### YOUR ASSIGNMENT
In the entries below, find the line with "X149976264Y-105598014D01*" and print exactly every line from there up to and including the line with "X144896607Y-108253982D01*", with no other lines.

=== Begin Enclosure ===

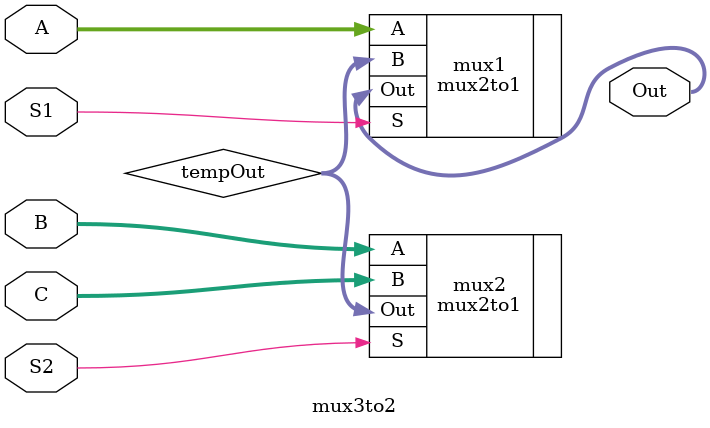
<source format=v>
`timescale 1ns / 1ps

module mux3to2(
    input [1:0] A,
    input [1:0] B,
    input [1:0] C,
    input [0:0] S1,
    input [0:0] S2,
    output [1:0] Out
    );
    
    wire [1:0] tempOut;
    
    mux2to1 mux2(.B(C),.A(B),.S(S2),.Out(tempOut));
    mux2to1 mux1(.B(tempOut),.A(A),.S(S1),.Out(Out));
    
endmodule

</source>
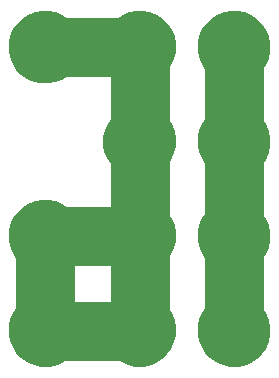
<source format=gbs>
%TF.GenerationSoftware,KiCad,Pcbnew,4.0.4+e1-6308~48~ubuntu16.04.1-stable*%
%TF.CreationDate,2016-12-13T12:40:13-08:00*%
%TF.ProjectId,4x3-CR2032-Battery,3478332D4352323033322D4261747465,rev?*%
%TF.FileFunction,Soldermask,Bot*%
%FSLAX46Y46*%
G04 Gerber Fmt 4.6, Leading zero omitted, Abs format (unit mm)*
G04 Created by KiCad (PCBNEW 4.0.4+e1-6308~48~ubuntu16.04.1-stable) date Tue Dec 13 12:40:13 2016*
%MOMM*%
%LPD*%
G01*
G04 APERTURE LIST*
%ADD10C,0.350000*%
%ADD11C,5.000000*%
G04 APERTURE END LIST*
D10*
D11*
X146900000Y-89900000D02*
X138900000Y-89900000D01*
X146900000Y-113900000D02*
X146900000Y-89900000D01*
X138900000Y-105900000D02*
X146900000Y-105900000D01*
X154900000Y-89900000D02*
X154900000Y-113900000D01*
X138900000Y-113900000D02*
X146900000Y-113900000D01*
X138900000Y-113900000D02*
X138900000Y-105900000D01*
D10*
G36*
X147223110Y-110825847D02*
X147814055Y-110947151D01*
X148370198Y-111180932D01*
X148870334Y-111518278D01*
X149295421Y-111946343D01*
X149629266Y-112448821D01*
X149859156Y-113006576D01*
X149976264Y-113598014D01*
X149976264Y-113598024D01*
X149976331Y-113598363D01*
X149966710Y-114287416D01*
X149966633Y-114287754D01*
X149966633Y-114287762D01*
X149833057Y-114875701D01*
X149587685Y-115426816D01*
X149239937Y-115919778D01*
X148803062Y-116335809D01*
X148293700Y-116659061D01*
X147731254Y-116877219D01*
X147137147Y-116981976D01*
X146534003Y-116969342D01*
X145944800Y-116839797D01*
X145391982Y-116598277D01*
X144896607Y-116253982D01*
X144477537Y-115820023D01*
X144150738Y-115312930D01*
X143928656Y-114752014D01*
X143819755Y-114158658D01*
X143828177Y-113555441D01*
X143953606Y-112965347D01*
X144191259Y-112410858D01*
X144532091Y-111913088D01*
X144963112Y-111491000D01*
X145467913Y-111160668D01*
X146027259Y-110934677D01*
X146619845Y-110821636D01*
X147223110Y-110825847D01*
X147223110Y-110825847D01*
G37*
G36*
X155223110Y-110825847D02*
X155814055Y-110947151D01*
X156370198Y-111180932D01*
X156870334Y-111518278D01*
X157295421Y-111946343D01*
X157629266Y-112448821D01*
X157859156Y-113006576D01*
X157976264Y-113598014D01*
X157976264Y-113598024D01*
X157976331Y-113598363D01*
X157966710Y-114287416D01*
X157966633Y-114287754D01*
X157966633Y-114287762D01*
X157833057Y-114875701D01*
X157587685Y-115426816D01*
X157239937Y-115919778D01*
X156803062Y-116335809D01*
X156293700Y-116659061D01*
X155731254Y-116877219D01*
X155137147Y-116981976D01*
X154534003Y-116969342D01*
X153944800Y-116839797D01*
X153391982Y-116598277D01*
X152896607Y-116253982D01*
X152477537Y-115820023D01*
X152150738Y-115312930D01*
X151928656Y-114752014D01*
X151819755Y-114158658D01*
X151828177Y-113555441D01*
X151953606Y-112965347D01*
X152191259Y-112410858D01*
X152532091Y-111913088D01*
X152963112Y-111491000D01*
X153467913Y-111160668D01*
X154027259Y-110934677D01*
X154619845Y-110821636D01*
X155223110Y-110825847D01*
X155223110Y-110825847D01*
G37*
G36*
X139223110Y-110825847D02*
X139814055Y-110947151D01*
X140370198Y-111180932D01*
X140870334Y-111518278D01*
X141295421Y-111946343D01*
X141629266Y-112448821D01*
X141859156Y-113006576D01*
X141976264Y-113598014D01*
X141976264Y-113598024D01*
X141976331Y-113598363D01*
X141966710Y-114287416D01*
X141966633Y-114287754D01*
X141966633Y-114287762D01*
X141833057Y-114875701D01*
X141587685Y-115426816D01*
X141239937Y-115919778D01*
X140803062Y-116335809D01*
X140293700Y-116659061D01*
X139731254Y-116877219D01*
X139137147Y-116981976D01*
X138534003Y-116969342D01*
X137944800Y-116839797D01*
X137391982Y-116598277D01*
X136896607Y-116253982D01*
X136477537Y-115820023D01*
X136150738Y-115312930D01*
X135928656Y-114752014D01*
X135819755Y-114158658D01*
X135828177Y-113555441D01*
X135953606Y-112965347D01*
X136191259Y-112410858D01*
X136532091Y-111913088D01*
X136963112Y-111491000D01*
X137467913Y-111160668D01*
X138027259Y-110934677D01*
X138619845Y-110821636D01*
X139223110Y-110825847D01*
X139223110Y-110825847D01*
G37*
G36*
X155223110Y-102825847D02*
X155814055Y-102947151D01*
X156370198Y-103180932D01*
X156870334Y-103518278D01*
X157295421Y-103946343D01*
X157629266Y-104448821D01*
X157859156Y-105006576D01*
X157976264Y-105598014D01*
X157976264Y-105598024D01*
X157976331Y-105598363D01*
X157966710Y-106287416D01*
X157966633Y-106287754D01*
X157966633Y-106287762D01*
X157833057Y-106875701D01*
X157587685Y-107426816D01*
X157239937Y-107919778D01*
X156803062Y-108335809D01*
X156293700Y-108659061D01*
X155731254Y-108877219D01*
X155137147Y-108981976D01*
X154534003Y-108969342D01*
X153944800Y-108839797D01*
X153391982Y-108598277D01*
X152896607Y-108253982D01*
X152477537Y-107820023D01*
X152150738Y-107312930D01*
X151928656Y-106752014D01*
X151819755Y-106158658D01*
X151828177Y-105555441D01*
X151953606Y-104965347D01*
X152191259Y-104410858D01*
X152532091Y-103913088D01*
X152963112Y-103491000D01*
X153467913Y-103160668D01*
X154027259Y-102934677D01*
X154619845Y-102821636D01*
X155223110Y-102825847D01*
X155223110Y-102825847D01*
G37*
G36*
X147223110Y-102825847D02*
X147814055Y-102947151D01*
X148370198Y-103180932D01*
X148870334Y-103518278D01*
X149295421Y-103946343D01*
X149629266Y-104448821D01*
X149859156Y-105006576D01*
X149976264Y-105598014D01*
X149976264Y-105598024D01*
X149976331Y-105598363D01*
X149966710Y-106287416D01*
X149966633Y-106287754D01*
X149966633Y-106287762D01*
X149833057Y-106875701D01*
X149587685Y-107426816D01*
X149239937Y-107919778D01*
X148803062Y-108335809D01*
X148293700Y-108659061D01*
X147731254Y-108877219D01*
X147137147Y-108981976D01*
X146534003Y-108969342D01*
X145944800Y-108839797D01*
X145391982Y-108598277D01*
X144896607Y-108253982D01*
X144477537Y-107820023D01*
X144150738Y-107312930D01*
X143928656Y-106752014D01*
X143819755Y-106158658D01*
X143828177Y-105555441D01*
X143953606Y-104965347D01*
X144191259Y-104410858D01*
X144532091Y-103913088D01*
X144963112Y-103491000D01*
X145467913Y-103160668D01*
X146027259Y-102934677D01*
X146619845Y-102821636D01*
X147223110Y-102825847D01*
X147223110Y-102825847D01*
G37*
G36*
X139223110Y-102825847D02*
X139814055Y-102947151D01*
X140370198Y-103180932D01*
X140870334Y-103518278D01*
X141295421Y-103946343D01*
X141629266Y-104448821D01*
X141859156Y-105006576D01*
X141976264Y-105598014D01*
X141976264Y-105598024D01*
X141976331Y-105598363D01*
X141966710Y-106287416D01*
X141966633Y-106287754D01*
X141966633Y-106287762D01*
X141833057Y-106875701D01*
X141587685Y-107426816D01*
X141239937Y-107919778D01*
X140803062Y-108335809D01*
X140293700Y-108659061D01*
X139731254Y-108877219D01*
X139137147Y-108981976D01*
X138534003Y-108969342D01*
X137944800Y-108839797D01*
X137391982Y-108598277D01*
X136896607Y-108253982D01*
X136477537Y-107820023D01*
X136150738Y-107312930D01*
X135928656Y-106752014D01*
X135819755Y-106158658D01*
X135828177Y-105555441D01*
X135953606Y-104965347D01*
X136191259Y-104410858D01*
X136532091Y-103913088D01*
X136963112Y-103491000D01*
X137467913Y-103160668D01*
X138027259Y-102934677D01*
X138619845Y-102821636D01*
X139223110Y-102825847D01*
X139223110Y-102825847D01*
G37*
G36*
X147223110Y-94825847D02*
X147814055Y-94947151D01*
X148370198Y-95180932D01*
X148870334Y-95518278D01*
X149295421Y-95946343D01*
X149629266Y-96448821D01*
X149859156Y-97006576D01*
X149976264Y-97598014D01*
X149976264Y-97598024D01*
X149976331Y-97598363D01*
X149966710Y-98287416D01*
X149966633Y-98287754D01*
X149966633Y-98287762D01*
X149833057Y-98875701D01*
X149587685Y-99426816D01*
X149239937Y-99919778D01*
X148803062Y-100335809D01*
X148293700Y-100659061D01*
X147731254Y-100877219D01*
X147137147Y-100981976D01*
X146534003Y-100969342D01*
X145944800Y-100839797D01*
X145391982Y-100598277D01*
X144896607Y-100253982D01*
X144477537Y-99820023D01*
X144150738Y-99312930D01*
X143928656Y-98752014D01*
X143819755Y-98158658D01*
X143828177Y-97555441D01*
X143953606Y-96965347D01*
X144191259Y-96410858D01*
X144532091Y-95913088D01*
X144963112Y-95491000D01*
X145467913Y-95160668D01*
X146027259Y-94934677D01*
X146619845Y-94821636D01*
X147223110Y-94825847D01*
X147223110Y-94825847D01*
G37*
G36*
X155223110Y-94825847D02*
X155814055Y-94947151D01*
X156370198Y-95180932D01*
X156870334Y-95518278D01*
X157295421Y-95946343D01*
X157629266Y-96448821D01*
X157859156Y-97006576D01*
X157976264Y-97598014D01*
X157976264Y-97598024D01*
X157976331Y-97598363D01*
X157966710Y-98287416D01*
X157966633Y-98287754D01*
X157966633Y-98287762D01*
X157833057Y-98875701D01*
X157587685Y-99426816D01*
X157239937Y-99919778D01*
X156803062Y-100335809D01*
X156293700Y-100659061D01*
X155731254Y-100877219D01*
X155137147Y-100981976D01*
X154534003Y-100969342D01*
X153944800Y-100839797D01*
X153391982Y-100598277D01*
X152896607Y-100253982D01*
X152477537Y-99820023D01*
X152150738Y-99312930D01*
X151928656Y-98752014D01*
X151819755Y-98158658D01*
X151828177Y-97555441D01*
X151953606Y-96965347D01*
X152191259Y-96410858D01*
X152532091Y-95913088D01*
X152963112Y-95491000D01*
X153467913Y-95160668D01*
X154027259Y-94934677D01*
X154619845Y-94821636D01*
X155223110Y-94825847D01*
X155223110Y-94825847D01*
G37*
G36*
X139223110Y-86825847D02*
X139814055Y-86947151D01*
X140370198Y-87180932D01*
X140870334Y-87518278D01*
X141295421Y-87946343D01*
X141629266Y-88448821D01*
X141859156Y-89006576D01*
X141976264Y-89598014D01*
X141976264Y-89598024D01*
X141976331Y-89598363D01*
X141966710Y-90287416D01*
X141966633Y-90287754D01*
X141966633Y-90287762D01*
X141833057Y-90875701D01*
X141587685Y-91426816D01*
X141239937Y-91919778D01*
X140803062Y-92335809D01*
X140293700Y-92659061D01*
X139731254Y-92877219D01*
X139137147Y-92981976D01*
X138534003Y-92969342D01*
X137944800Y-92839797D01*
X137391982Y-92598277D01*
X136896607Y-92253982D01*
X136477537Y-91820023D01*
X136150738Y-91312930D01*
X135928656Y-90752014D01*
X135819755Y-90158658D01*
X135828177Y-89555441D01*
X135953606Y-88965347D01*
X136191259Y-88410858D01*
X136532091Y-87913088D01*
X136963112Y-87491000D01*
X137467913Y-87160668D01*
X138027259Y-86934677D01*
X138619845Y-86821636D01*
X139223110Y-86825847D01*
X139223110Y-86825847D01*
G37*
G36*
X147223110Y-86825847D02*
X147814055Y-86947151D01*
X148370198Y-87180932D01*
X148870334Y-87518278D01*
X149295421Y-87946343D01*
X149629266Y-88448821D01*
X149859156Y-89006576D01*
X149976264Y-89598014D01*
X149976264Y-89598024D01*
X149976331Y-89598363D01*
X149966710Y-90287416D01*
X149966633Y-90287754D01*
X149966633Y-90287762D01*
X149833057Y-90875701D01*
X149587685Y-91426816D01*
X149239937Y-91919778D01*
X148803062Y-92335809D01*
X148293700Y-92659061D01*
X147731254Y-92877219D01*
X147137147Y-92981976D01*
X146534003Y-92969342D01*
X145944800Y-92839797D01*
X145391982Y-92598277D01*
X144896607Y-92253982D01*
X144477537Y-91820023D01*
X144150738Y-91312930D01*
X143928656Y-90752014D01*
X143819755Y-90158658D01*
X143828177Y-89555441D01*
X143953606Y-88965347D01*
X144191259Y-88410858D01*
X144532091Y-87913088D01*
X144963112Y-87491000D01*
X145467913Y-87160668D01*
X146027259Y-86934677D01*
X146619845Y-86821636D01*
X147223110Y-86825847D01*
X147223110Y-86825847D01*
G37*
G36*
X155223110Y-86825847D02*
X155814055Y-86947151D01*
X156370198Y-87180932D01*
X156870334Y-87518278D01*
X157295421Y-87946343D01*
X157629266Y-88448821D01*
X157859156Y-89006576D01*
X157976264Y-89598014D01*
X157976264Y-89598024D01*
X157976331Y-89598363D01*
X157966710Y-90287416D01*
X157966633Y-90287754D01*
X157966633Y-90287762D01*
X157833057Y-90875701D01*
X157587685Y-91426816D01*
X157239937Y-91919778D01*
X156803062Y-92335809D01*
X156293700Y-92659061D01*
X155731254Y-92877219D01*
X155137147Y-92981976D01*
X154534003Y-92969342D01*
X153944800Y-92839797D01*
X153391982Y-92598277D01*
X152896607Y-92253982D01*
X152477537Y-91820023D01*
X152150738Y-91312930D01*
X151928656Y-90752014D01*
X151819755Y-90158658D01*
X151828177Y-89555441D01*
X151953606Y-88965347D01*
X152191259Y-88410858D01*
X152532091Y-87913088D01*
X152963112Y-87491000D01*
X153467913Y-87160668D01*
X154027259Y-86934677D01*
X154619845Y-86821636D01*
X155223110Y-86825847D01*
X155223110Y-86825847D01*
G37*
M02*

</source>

=== End Enclosure ===

### TASK OUTPUT
X149976264Y-105598014D01*
X149976264Y-105598024D01*
X149976331Y-105598363D01*
X149966710Y-106287416D01*
X149966633Y-106287754D01*
X149966633Y-106287762D01*
X149833057Y-106875701D01*
X149587685Y-107426816D01*
X149239937Y-107919778D01*
X148803062Y-108335809D01*
X148293700Y-108659061D01*
X147731254Y-108877219D01*
X147137147Y-108981976D01*
X146534003Y-108969342D01*
X145944800Y-108839797D01*
X145391982Y-108598277D01*
X144896607Y-108253982D01*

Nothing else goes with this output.